After locating the line with "Bukti Pembelian, juga" in the data that follows, return it and every later line exactly, up to and including the line with "pessoa ficar no".
--- Supplied material Enclosed Below ---
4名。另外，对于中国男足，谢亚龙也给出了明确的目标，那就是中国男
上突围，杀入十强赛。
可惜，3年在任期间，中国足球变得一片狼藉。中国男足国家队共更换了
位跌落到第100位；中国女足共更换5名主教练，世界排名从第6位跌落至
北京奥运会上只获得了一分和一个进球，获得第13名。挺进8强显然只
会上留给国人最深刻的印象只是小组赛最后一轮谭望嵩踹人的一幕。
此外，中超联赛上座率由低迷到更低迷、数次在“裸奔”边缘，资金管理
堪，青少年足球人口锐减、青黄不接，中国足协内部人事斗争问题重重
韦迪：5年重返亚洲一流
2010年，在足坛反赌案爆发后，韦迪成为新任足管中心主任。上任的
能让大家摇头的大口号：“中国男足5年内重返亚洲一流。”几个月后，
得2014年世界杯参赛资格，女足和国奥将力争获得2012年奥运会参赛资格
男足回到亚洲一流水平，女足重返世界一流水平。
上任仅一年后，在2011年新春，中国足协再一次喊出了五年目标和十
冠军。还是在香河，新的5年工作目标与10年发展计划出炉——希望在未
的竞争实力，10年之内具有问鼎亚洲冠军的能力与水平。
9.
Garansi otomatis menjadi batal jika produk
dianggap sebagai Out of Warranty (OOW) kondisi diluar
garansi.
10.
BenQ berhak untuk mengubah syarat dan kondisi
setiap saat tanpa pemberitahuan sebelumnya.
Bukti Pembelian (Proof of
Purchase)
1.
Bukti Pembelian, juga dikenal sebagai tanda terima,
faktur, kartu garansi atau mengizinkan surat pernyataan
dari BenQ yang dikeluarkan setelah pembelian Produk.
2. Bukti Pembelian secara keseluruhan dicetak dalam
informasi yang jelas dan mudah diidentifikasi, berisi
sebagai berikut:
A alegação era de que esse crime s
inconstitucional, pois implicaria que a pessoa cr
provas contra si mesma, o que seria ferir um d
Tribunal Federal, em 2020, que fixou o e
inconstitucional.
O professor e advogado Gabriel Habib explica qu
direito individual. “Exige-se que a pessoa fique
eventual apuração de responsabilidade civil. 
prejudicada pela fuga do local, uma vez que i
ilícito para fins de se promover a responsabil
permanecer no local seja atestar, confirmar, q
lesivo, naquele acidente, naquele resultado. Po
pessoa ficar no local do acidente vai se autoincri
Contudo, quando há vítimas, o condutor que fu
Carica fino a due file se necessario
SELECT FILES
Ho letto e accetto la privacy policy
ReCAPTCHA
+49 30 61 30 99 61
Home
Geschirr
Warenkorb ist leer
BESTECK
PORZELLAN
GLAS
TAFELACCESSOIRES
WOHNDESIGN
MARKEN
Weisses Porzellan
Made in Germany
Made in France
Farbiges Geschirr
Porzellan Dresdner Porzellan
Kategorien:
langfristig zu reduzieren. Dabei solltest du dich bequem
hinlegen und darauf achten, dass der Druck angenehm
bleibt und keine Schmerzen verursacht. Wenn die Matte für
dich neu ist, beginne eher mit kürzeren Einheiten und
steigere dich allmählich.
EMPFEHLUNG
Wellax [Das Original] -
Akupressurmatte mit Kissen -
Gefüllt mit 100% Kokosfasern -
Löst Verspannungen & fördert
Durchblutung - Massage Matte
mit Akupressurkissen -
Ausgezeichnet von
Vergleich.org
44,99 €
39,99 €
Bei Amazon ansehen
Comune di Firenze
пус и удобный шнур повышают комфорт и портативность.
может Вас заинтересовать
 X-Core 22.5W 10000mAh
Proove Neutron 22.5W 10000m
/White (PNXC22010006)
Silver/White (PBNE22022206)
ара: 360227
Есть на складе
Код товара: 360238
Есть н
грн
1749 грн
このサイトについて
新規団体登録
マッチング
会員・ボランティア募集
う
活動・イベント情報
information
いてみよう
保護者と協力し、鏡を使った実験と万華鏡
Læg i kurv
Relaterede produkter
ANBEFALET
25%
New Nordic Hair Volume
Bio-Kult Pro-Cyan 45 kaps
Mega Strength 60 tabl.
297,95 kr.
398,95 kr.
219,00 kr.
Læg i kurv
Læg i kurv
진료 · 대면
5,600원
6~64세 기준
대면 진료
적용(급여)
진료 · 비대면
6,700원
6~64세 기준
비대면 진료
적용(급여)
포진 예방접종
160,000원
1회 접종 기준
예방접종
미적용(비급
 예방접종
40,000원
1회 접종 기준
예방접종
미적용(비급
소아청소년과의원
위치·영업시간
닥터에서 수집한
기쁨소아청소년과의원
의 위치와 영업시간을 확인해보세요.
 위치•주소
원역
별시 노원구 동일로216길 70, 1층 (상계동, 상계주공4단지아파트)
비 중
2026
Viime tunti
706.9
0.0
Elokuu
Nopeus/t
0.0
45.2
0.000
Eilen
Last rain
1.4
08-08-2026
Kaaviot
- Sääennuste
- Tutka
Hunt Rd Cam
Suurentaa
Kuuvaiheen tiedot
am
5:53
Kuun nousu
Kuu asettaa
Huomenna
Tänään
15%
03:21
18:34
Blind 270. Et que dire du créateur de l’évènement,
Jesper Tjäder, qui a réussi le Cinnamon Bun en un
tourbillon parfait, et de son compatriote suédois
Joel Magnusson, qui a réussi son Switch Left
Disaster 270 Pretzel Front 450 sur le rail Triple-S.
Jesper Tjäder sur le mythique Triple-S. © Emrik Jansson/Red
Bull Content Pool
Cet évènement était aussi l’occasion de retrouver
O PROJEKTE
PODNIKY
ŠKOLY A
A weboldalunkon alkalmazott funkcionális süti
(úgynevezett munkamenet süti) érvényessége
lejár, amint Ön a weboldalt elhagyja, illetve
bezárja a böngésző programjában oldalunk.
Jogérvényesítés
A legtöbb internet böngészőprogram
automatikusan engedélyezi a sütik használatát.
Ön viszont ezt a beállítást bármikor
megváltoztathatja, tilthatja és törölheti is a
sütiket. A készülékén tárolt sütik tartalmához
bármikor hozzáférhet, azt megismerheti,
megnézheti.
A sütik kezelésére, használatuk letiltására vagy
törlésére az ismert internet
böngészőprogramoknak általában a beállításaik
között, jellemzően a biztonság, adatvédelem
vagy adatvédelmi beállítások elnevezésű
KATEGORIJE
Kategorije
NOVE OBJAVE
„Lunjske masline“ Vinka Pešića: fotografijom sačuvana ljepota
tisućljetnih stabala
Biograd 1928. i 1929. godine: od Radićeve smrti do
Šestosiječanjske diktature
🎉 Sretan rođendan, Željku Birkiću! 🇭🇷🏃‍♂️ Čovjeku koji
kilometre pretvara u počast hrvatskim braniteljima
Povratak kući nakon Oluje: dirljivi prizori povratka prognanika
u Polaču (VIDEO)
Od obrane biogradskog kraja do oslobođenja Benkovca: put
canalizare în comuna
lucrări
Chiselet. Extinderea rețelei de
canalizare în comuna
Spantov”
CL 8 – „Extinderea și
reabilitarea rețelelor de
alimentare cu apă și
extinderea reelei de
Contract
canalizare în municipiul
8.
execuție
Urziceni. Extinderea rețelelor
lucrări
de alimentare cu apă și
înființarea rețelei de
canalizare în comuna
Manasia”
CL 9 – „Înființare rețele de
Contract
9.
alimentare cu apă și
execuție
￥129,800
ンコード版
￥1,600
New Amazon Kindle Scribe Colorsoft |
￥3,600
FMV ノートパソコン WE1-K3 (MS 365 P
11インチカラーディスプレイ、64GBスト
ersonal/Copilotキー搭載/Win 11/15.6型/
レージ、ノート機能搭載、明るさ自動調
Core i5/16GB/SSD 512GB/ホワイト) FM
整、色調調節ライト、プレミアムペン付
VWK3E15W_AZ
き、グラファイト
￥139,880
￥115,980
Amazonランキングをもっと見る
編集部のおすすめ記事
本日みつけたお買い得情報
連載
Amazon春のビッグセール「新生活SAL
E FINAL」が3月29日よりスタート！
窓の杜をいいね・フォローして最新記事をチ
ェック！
--- End of Enclosed Supplied material ---
Output for this exercise:
Bukti Pembelian, juga dikenal sebagai tanda terima,
faktur, kartu garansi atau mengizinkan surat pernyataan
dari BenQ yang dikeluarkan setelah pembelian Produk.
2. Bukti Pembelian secara keseluruhan dicetak dalam
informasi yang jelas dan mudah diidentifikasi, berisi
sebagai berikut:
A alegação era de que esse crime s
inconstitucional, pois implicaria que a pessoa cr
provas contra si mesma, o que seria ferir um d
Tribunal Federal, em 2020, que fixou o e
inconstitucional.
O professor e advogado Gabriel Habib explica qu
direito individual. “Exige-se que a pessoa fique
eventual apuração de responsabilidade civil. 
prejudicada pela fuga do local, uma vez que i
ilícito para fins de se promover a responsabil
permanecer no local seja atestar, confirmar, q
lesivo, naquele acidente, naquele resultado. Po
pessoa ficar no local do acidente vai se autoincri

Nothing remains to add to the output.